La seconde vie de Jane Austen
Dans ce roman, Mary Dollinger s'amuse à faire revivre l'écrivaine Jane Austen à notre époque et dans un petit village de la Drôme.
Née en 1775 et décédée en 1817, l'anglaise Jane Austen reste un des monuments de la littérature mondiale, notamment féminine, avec des oeuvres comme Orgueil et Préjugés ou Mansfield Park.
Mary Dollinger est aussi une auteure (selon l'Académie Française) anglaise à l'imagination et à l'humour beaucoup plus débridés que ceux de l'illustre romancière. Ainsi s'amuse t-elle à faire revivre Jane à notre époque et dans un petit village de la Drôme qui ressemble fort à celui où elle réside depuis des années.
Tout en conservant les grandes lignes de la vie de Jane Austen, Mary Dollinger prend plaisir à se glisser dans l'intimité de son modèle qu'elle anime à la perfection. Elle choisit, d'abord, le même style épistolaire que Jane pratiquait avec aisance, imaginant une correspondance passionnée avec sa soeur Cassandra restée au pays. C'est un exercice délicat dans lequel Mary excelle, elle qui adore s'immiscer dans l'univers d'artistes célèbres. De Virginia Wolff dans Au secours Miss Dalloway à Mozart dans Le visiteur de Saoû, en passant par les démêlés courtelinesques de Gustave Flaubert ou Victor Hugo face à des éditeurs peu perspicaces dans le Journal désespéré d'un écrivain raté.
Voilà, aussi, un des thèmes d'écriture préférés de Mary Dollinger que d'étudier avec humour, et parfois une certaine férocité blasée, les méandres du monde littéraire. Les déboires de Jane Austen pour se faire publier sans qu'on réécrive ses romans ou même le traitement flagorneur qui l'attend, une fois la gloire venue, forment de terribles constats, entre amertume et dérision, sur les "maisons d'édition".

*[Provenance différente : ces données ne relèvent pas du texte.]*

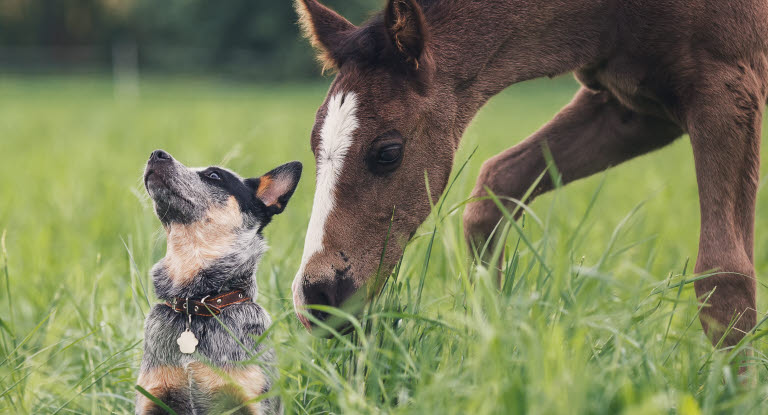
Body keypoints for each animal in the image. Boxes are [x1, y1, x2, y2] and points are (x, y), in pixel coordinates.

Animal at [290, 0, 768, 348]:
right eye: (313, 145)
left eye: (388, 152)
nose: (316, 298)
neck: (613, 15)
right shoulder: (634, 110)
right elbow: (494, 188)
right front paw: (493, 344)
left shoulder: (727, 90)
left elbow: (725, 275)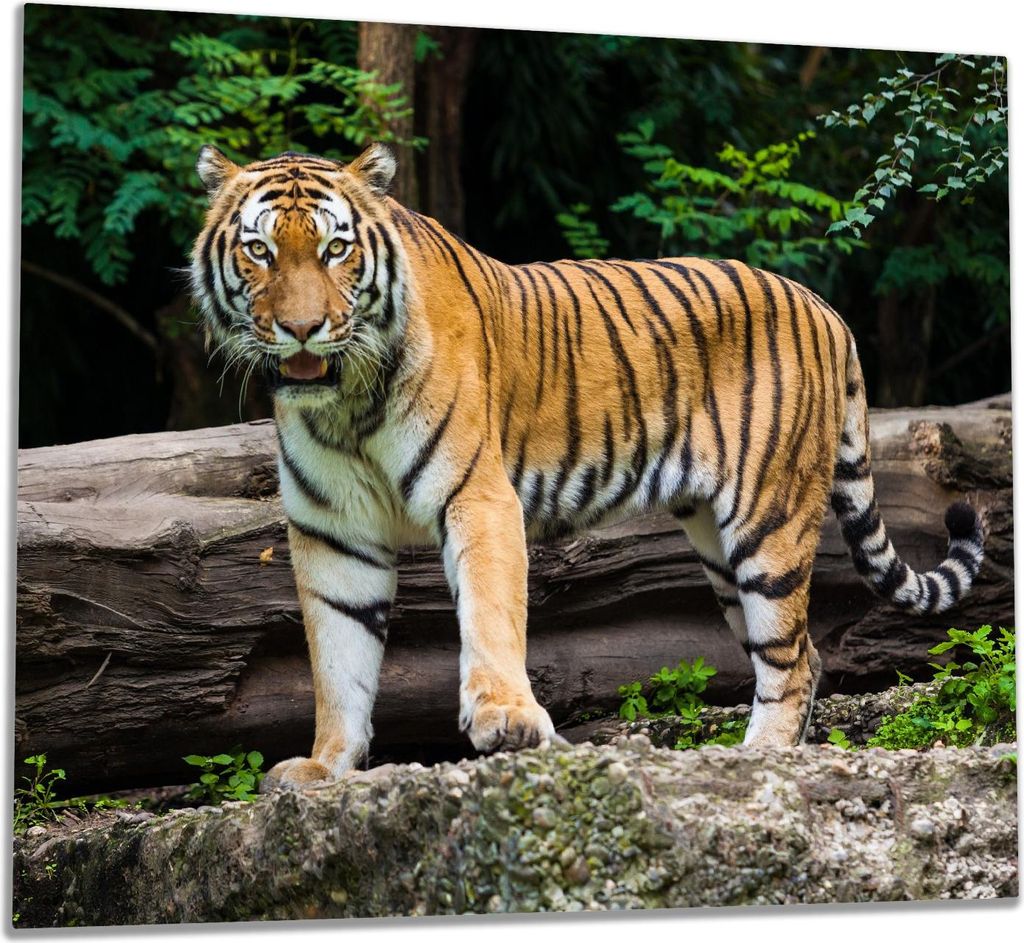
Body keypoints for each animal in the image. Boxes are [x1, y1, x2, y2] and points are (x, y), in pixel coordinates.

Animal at [190, 142, 985, 790]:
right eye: (260, 250)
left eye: (334, 250)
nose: (301, 328)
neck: (345, 402)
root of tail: (825, 308)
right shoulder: (333, 532)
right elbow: (338, 657)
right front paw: (326, 765)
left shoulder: (477, 496)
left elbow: (489, 613)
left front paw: (505, 720)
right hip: (720, 546)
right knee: (798, 654)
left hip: (770, 521)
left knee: (790, 662)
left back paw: (757, 759)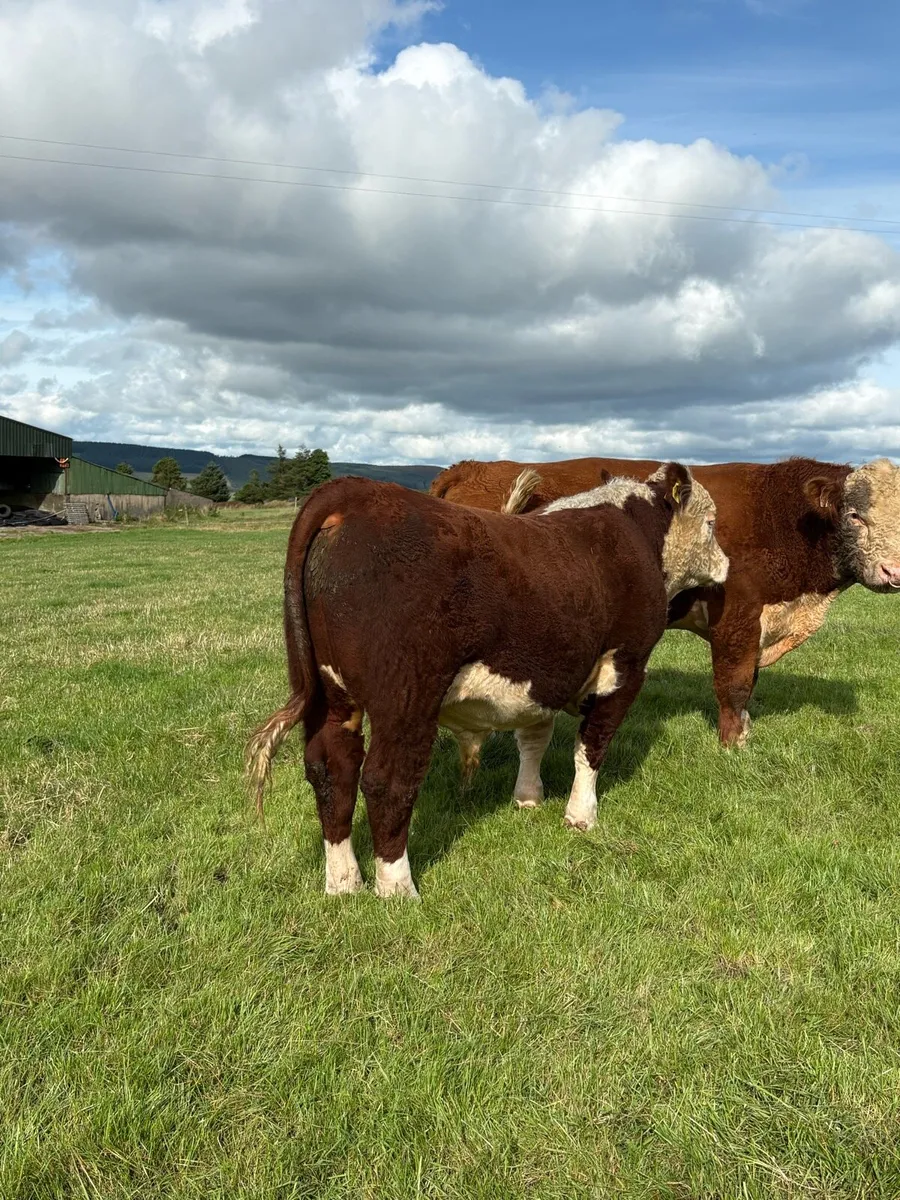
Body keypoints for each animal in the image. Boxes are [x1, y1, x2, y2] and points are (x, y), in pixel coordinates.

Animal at [247, 465, 728, 899]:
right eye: (711, 522)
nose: (727, 564)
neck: (634, 534)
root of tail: (353, 494)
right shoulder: (624, 666)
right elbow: (592, 748)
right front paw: (581, 816)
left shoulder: (543, 675)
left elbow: (534, 737)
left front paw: (528, 797)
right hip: (406, 699)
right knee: (387, 780)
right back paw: (397, 888)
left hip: (332, 697)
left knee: (332, 769)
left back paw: (344, 883)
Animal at [430, 455, 900, 747]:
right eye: (855, 515)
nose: (894, 571)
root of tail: (470, 468)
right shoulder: (736, 616)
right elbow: (733, 685)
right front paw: (733, 746)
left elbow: (749, 684)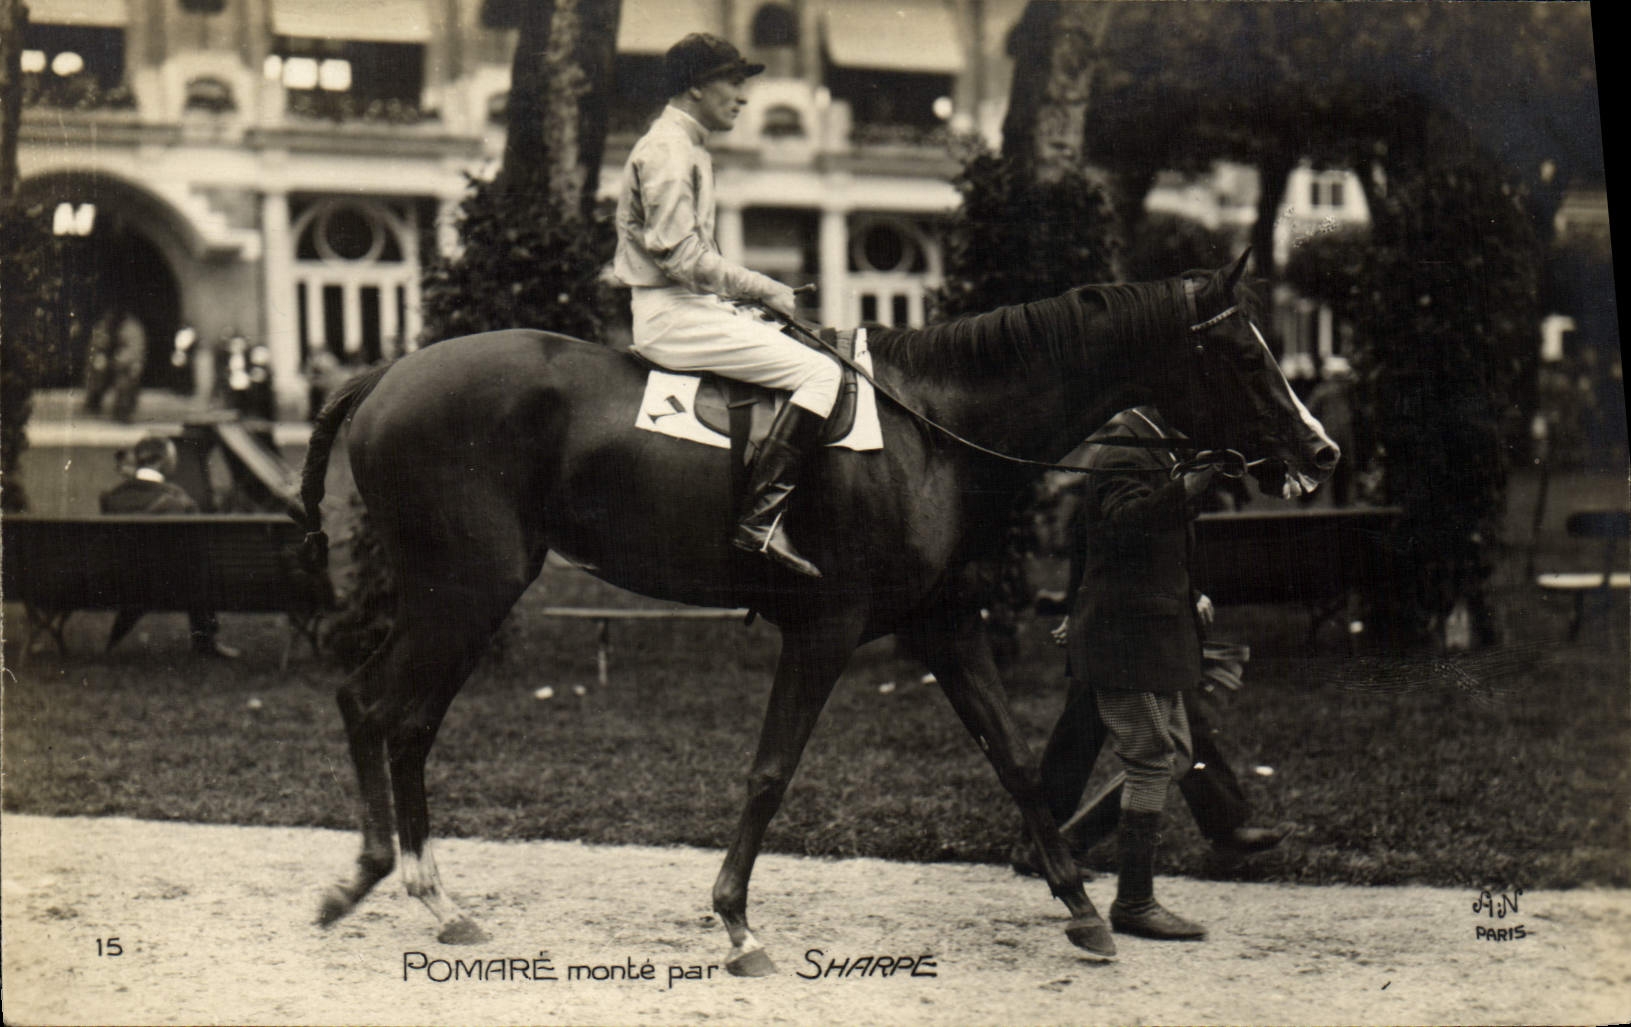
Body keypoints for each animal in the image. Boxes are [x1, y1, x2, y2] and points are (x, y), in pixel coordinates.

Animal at [298, 252, 1338, 971]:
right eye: (1243, 353)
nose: (1321, 450)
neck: (932, 432)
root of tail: (386, 373)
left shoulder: (943, 623)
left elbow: (1011, 758)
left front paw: (1081, 907)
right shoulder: (826, 629)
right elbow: (771, 769)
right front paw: (734, 920)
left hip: (451, 592)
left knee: (374, 706)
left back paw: (396, 882)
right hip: (470, 587)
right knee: (394, 712)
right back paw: (408, 888)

Mais notre néo-dromoise ne s'en tient pas là et profite des découvertes naïves de son héroïne pour se livrer à un des exercices favoris de nos amis les Anglais : se moquer des moeurs françaises dont ils savent si bien souligner les incongruités. « Faire la bise » ou « boire le pastis » plongent Jane Austen dans des abimes de perplexité amusée qui ne doivent, également, pas épargner Mary.
Comme pour chacun de ses romans, Mary Dollinger impressionne par son écriture précise et délicate et par sa maîtrise parfaite de la langue française qu'elle défend mieux que bien de nos compatriotes lettrés. Les quelque deux-cent pages défilent sur un rythme soutenu où même les scènes les plus intimistes et introspectives conservent le lecteur dans un univers dont il est difficile de sortir avant le point final.